Dataset excerpt:
:::
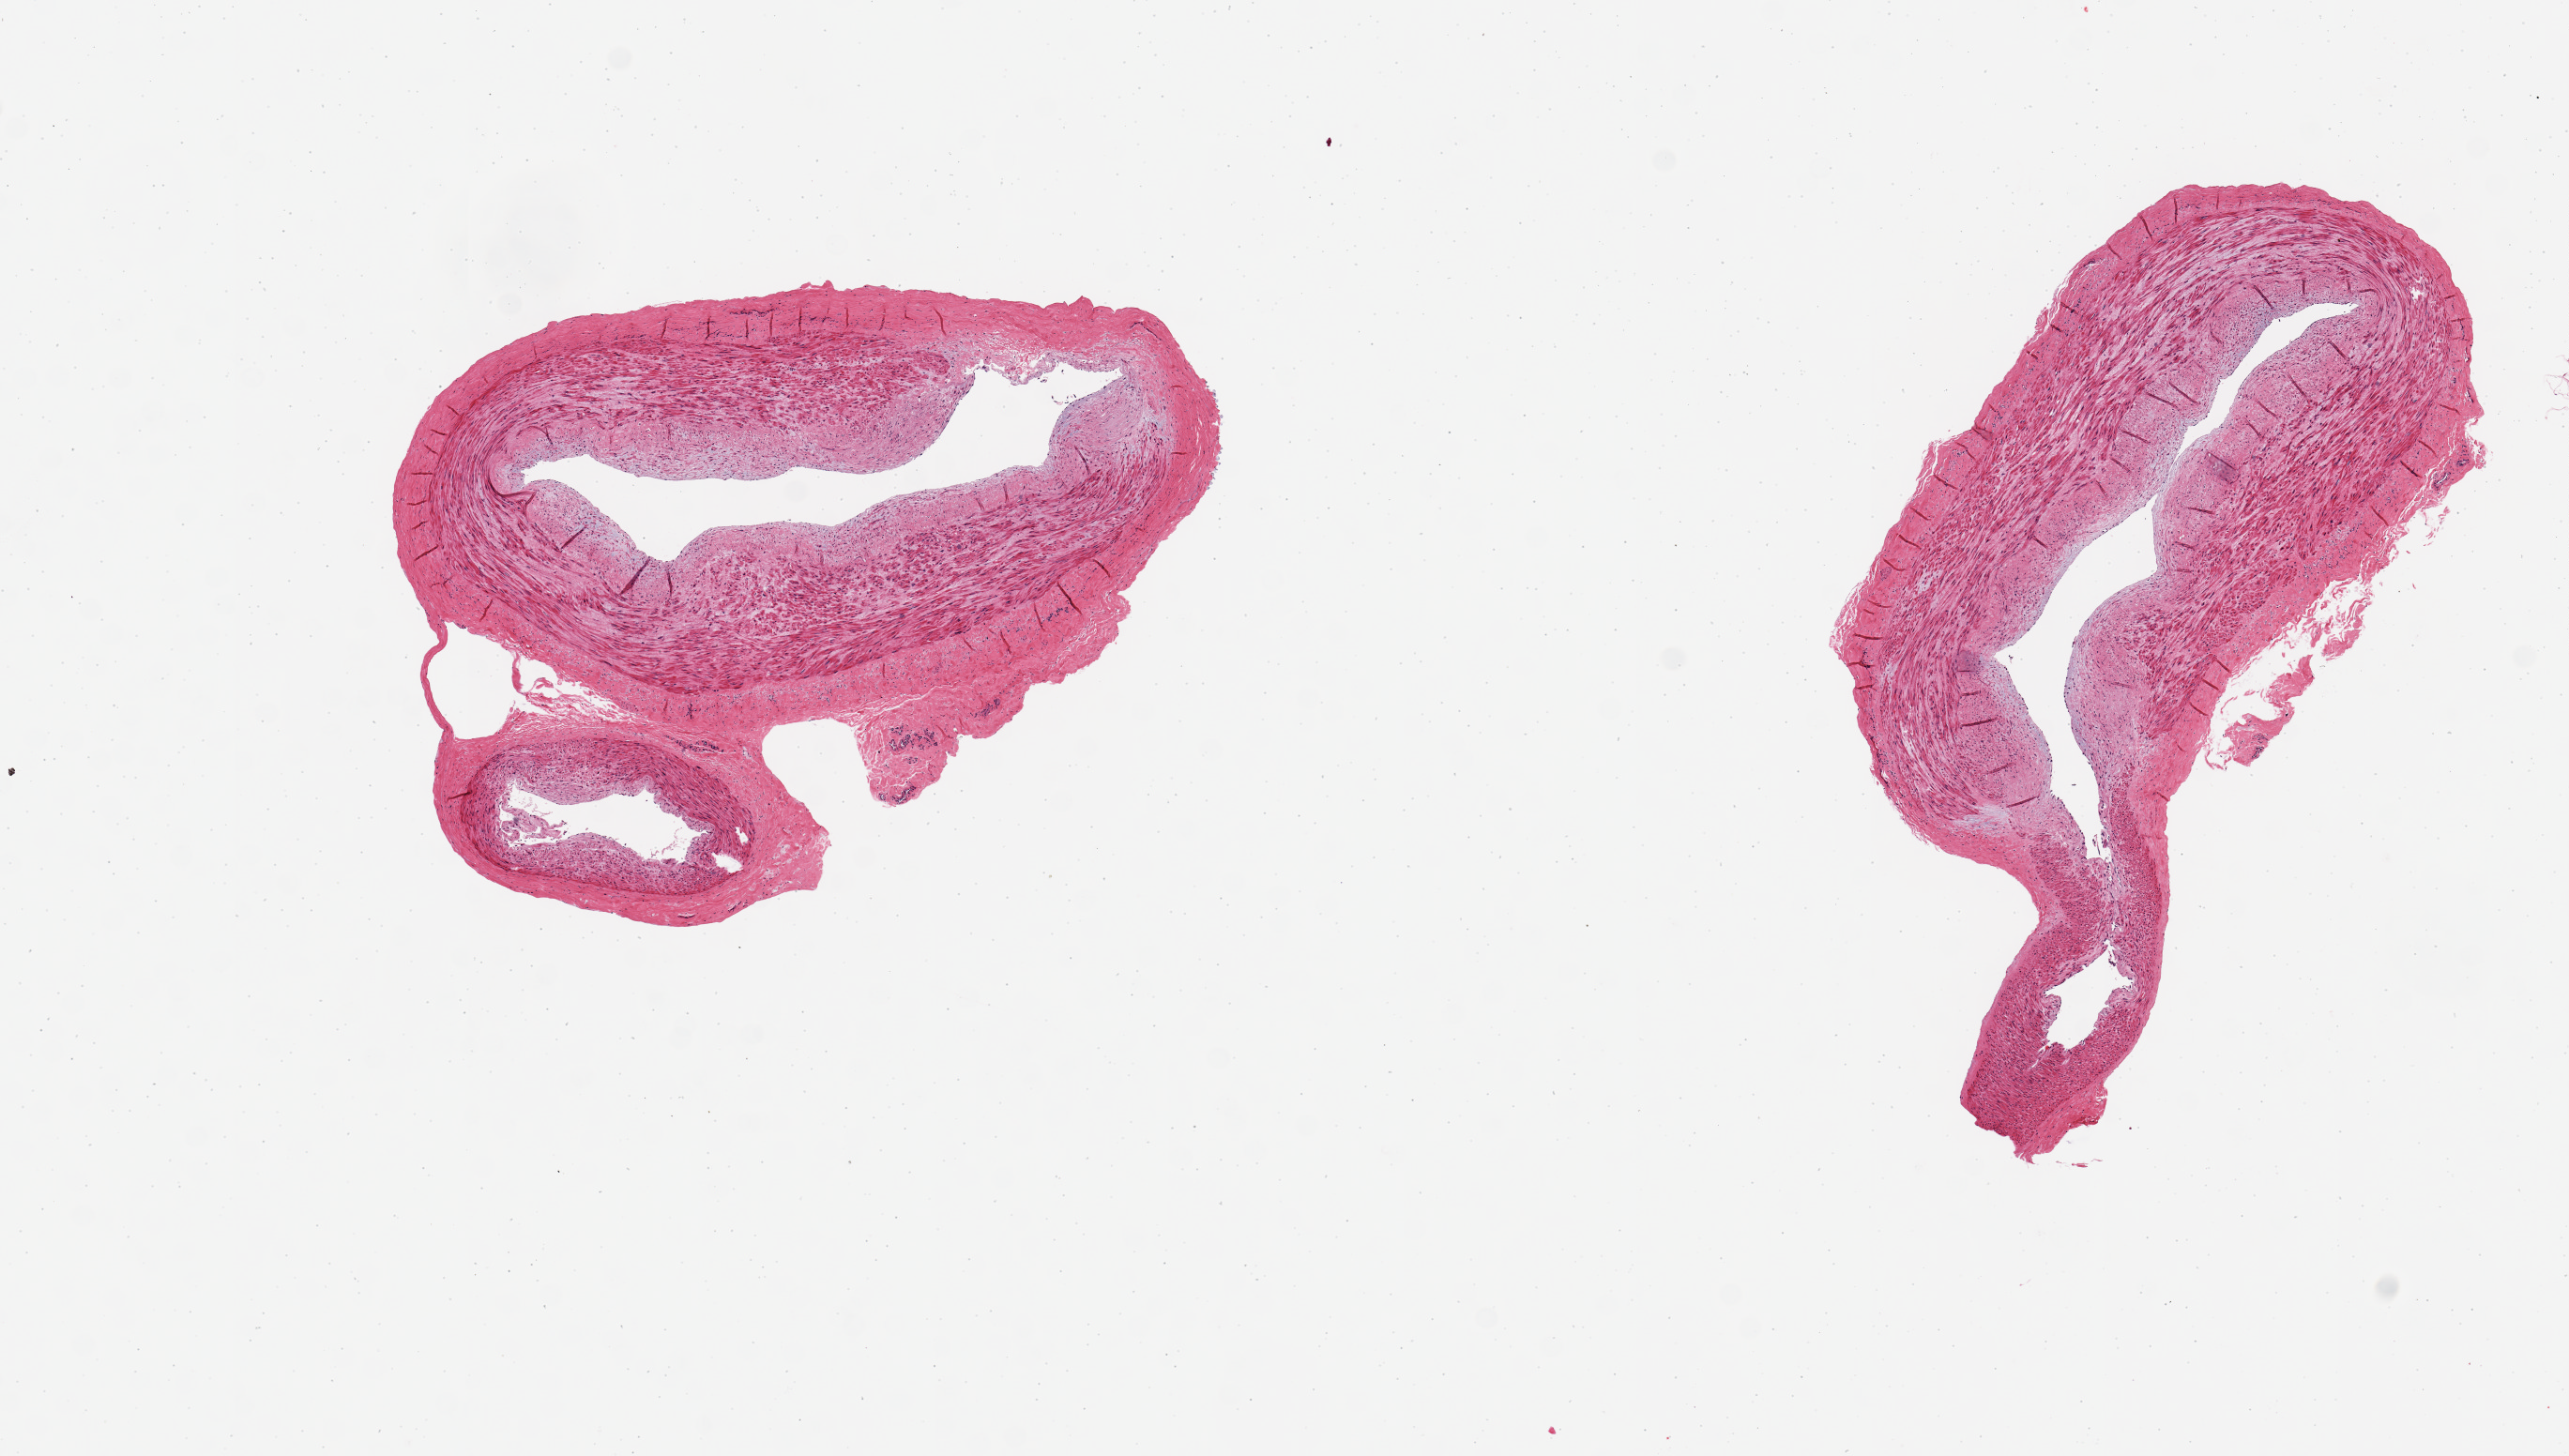
Digitized H&E-stained section — shown as a low-resolution overview of the whole scanned area (about 10.8 x 6.1 mm), PAXgene-fixed paraffin-embedded (PFPE) section, section of tibial artery (target tissue), tissue donor sample. Male donor.
- review note (as recorded): 2 pieces, 3x2.5 & 4x1.8 mm; clean (no adipose tissue); mildly elevated intimal plaques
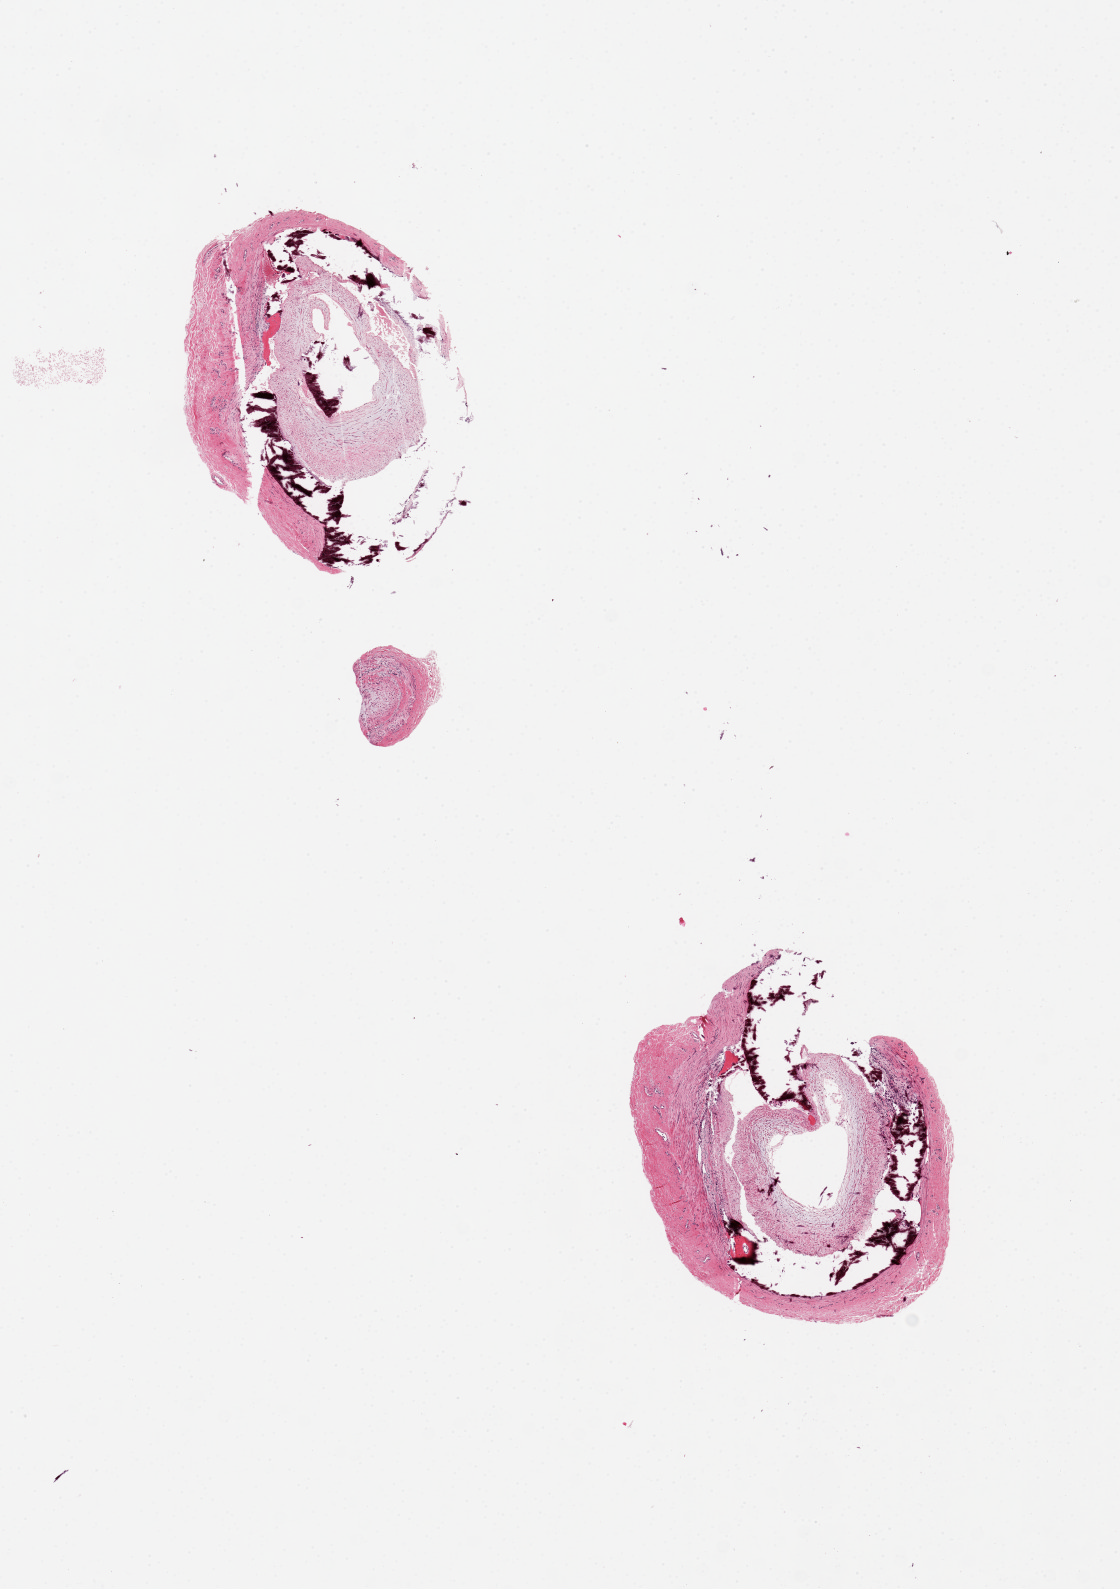
H&E whole-slide image, shown as a low-resolution overview of the whole scanned area (about 8.9 x 12.6 mm, acquisition: 20x scan), PAXgene-fixed paraffin-embedded (PFPE) section, sampled site (target tissue): tibial artery, tissue donor sample. Donor: male.
- pathologist's review note for this sample: 2 pieces, fragmented, due to severe medial calcification with bone formation. Calcific atherosclerosis with narrowing of the lumen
:::
Prompt:
Only the lines from the one containing "- review note" through the final line of the material should appear in the answer, copied exactly and without any picture.

Expected answer:
- review note (as recorded): 2 pieces, 3x2.5 & 4x1.8 mm; clean (no adipose tissue); mildly elevated intimal plaques
H&E whole-slide image, shown as a low-resolution overview of the whole scanned area (about 8.9 x 12.6 mm, acquisition: 20x scan), PAXgene-fixed paraffin-embedded (PFPE) section, sampled site (target tissue): tibial artery, tissue donor sample. Donor: male.
- pathologist's review note for this sample: 2 pieces, fragmented, due to severe medial calcification with bone formation. Calcific atherosclerosis with narrowing of the lumen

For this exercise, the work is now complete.